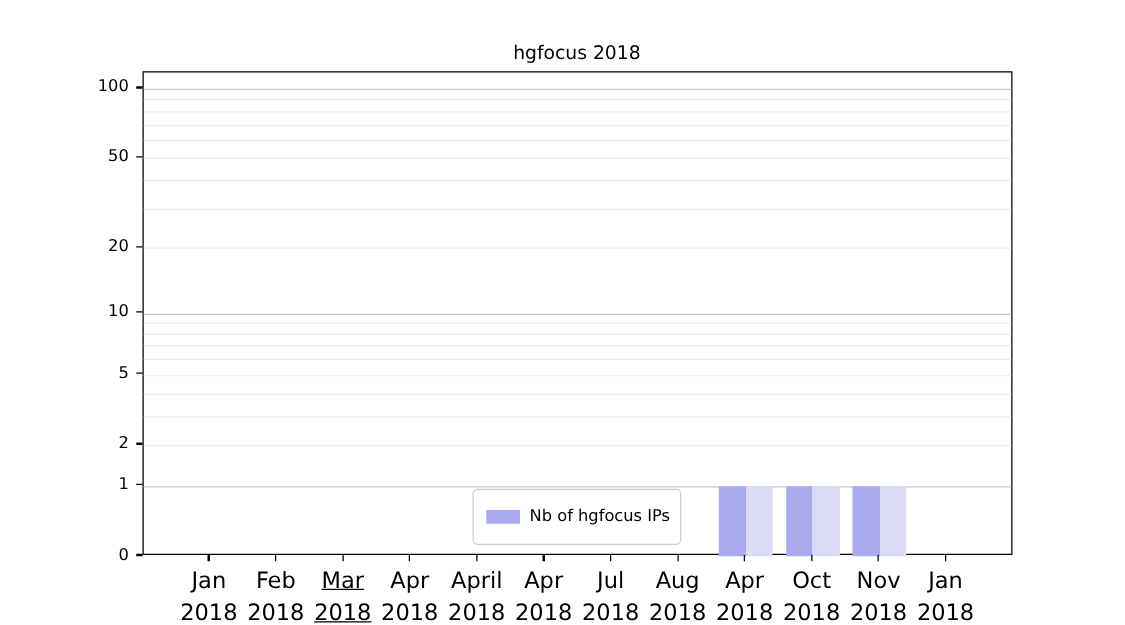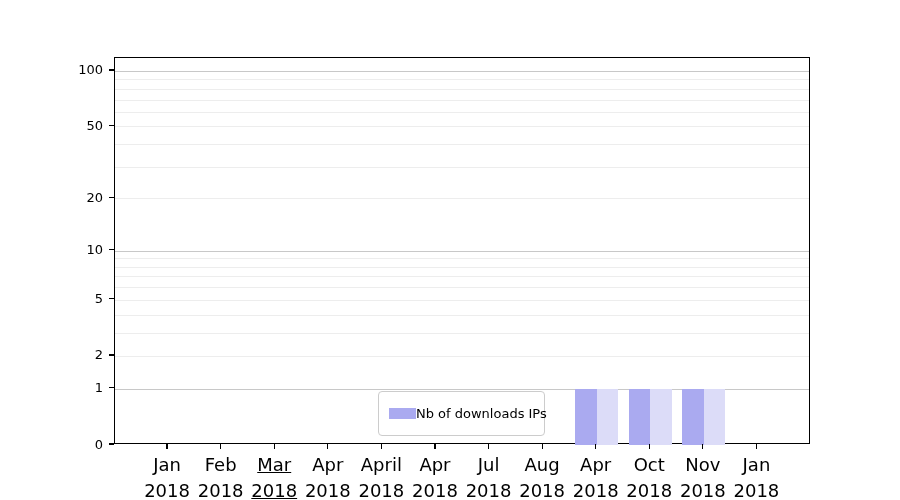--- a/index.html
+++ b/index.html
@@ -89,6 +89,7 @@
 <body>
 
 <div id="figure">
+  <div id="chart-title">hgfocus 2018</div>
 
   <div id="plot-area">
       <div class="gridline" style="top: 297.959px; background: rgb(237, 237, 237);"></div>

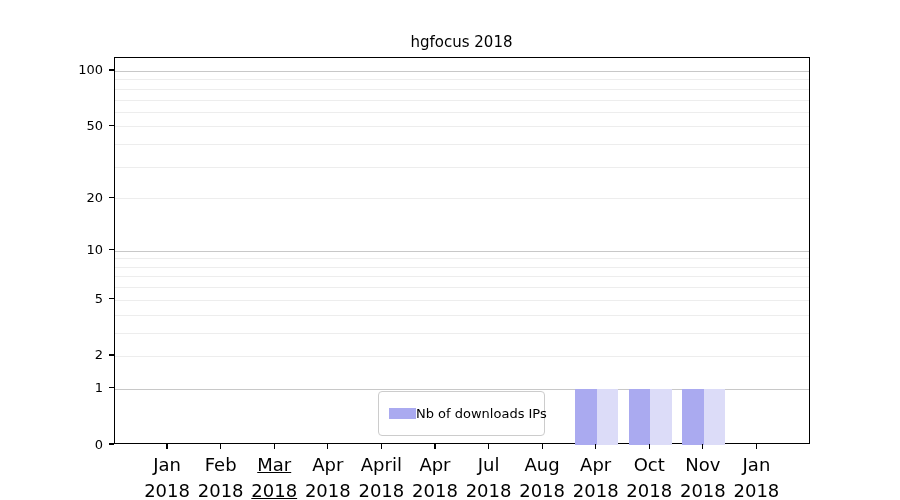--- a/index.html
+++ b/index.html
@@ -122,7 +122,7 @@
   <div id="legend">
     <div class="legend-row">
       <span class="legend-swatch" style="background: rgb(170, 170, 240);"></span>
-      <span class="legend-label">Nb of downloads IPs</span>
+      <span class="legend-label">Nb of hgfocus IPs</span>
     </div>
   </div>
 <div class="ytick-mark" style="left: 109px; top: 443.4px;"></div>

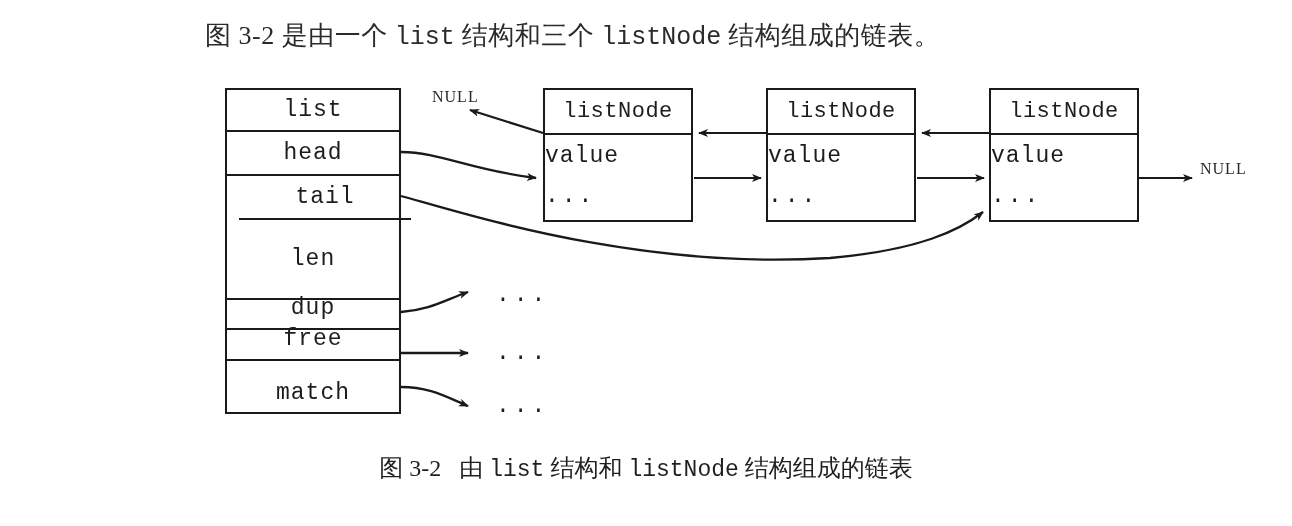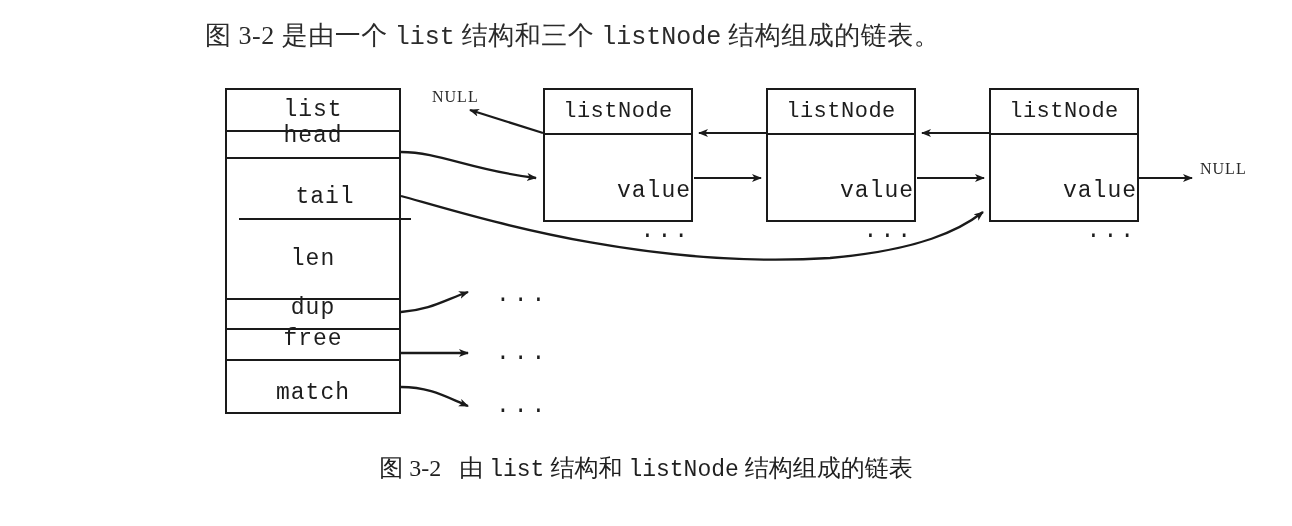--- a/index.html
+++ b/index.html
@@ -196,7 +196,7 @@
       <div class="struct-row" style="top:0px;height:42px;">
         <span>list</span>
       </div>
-      <div class="struct-row" style="top:25px;height:44px;">
+      <div class="struct-row" style="top:42px;height:44px;">
         <span>head</span>
       </div>
       <div class="struct-row" style="top:86px;height:44px;margin-left:12px;">

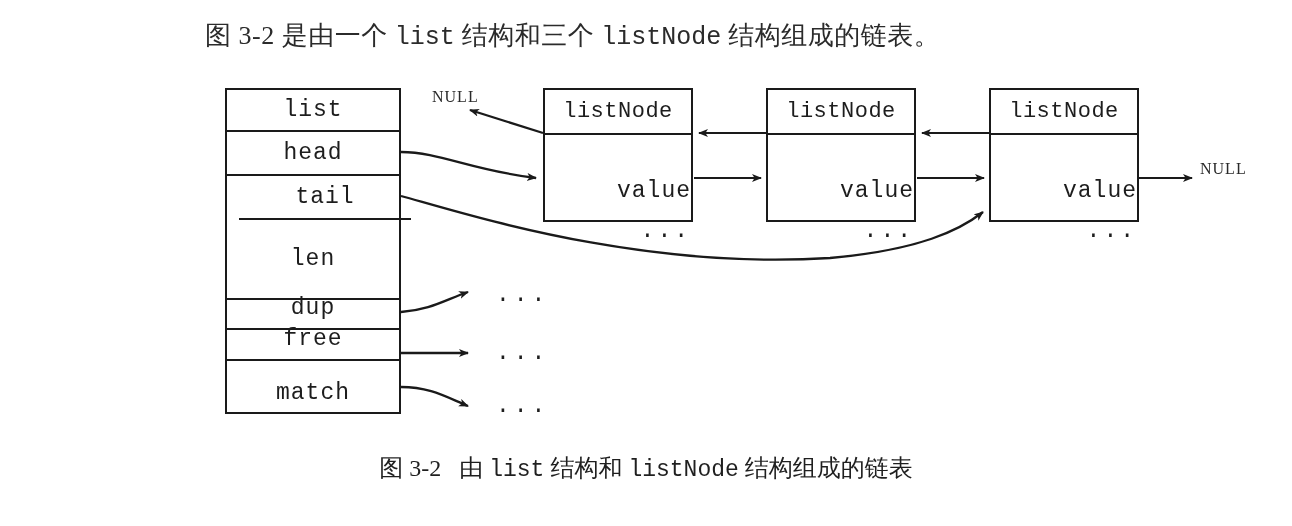--- a/index.html
+++ b/index.html
@@ -126,7 +126,7 @@
     height: 84px;
     display: flex;
     flex-direction: column;
-    align-items: flex-end;
+    align-items: flex-start;
     justify-content: space-between;
     padding: 8px 0 10px 0;
     box-sizing: border-box;
@@ -134,7 +134,6 @@
     font-size: 23px;
     color: #1d1d1d;
     letter-spacing: 1px;
-    margin-top: 35px;
   }
   .node-dots {
     font-family: "Liberation Mono", monospace;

+ + + +

__WHAT TO WORK ON__:
Take each line above that contains "items" and copy it out.

__EXERCISE OUTPUT__:
-    align-items: flex-end;
+    align-items: flex-start;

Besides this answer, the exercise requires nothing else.